The people who live in the local castles are all in Barbados, but I wouldn't swap my chickens for P Diddy. I'd rather talk to them. And be woken up by them. It's the homeliest time of year and there's nowhere else I'd rather be. I was so ensconced in domesticity this Christmas I didn't even get in the car until New Year's Eve. Actually, my shoes went missing for a few days and it didn't seem to matter.

The future always looks so uncluttered, full of more space and time than it actually has. Christmas is my favourite time of year and when I was looking forward to it, I imagined there would be time to do jigsaws, pay a few calls, think about the year ahead and fiddle about trying to make cheese catch fire, Christmas pudding-style; but doing next to nothing is absolutely impossible with a young family. It's the busiest time of year. There was always something that needed doing. It was excellent, but it wasn't the serene and selfish siesta that I had been anticipating. I found time to call a couple of people I hadn't spoken to for ages one evening but neither of them answered, presumably flat-out on their own time off, and when they called back I was up to my ears in either Lego or Transformers and couldn't really concentrate.

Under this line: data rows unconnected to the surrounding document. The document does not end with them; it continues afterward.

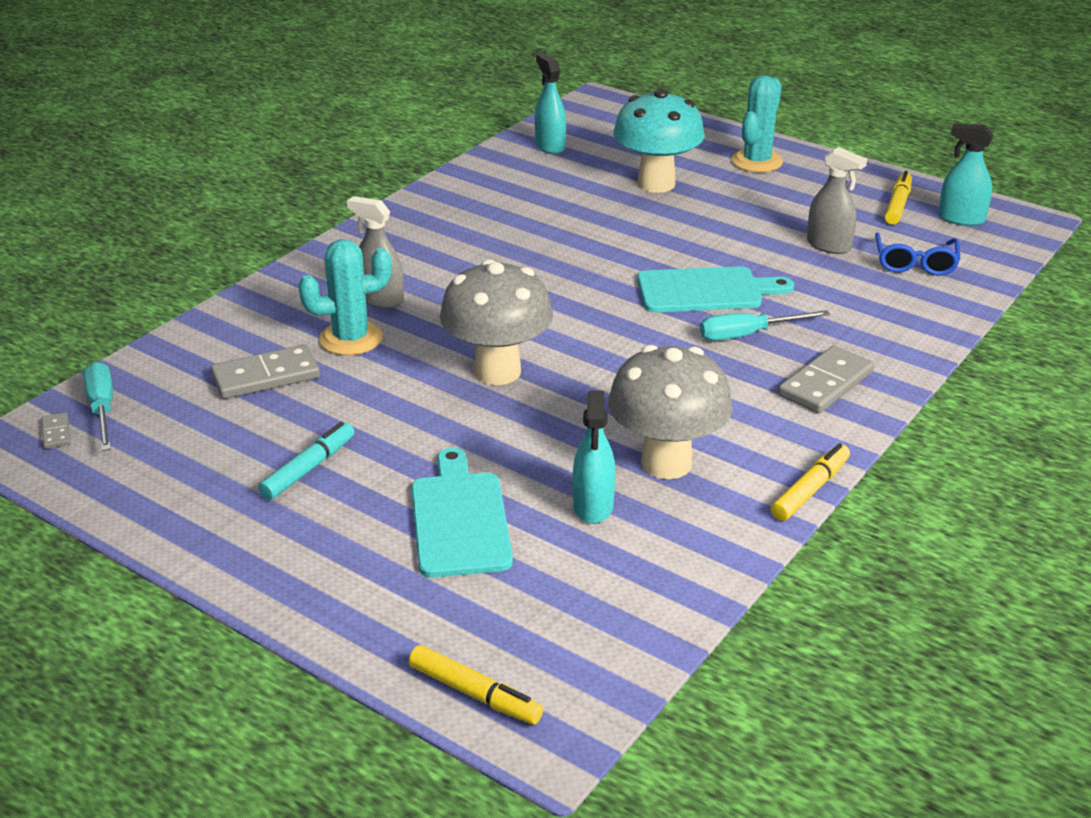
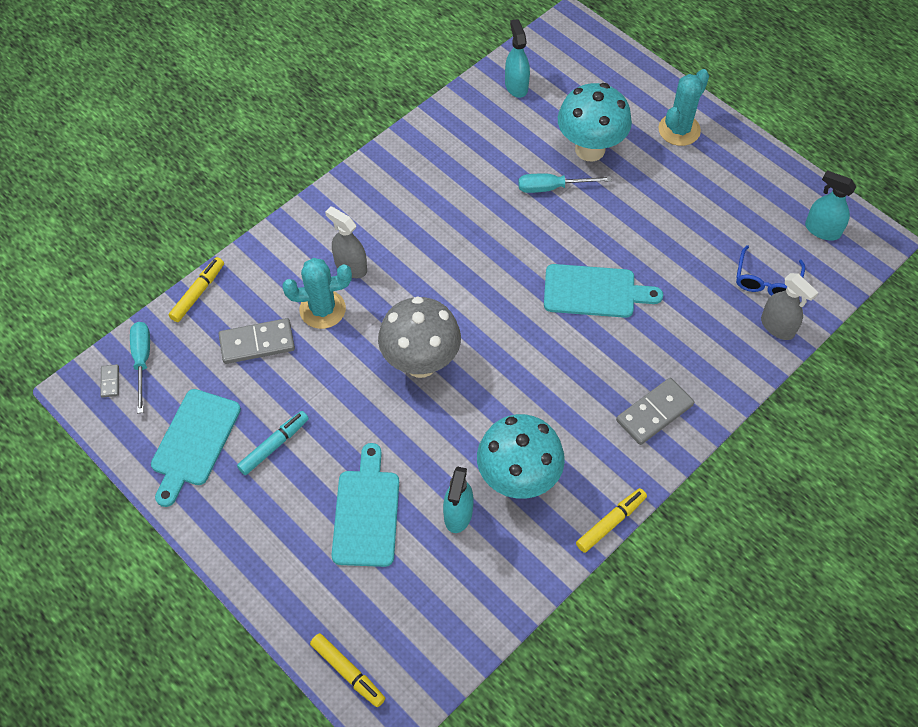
camera: 10 degrees right, 25 degrees up
grey mushroom [608,345,733,479] -> turquoise mushroom [477,414,565,499]
turquoise screwdriver [700,310,830,341] -> turquoise screwdriver moved to [518,174,612,193]
grey spray bottle [807,147,867,254] -> grey spray bottle moved to [761,273,819,340]
yellow marker [885,171,912,225] -> yellow marker moved to [169,257,224,322]
none -> turquoise cutting board [151,389,241,507]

Claire spent a lot of time on the phone organising the joint New Year's Eve party at our neighbours' house, which grew explosively from a sit-down dinner to a wedding-style extravaganza with a marquee, DJ and karaoke box. It was an excellent party. I sang myself hoarse trying to reach the high notes in "Livin' on a Prayer", danced myself stupid and found a huge cheeseboard just when I was starting to flag. We got home about five and quite a lot of people came too. Someone started playing the piano and I set up the drum kit in the hall. That was a good decision. It sounded great in there. It woke the chickens up, but not the children.

As I write this, the house and probably most of the country is in the hands of children. As adults we choose to start the year in pieces. It's definitely the right way to do it, from one's bed. Children get whatever they want on New Year's Day. It's probably better than Christmas Day if you're under 10.

When I woke up, Bianca was lying on the end of our bed hiding from her au pair and there was a message from Juliet saying she had had some success igniting a semi-soft washed rind cheese from Alsace. The trick is to heat the brandy first, she said. I'd never have thought of that. She was raving about it, saying it had kind of toasted itself and entered a new cheese phase unknown to science.

I thought I'd be making plans for the future this Christmas, that I'd have time to step out of the traffic and look ahead. Whenever I did have a minute for idle contemplation, I found myself reminiscing about the year gone by rather than looking ahead. It's less taxing to consider the past than the future. But it's the beginning of January and my thoughts are ranging ahead today. I'm so looking forward to the coming year. It all seems very straightforward from where I'm sitting. Surrounded by marauding children, dismembered drums and cheese on fire.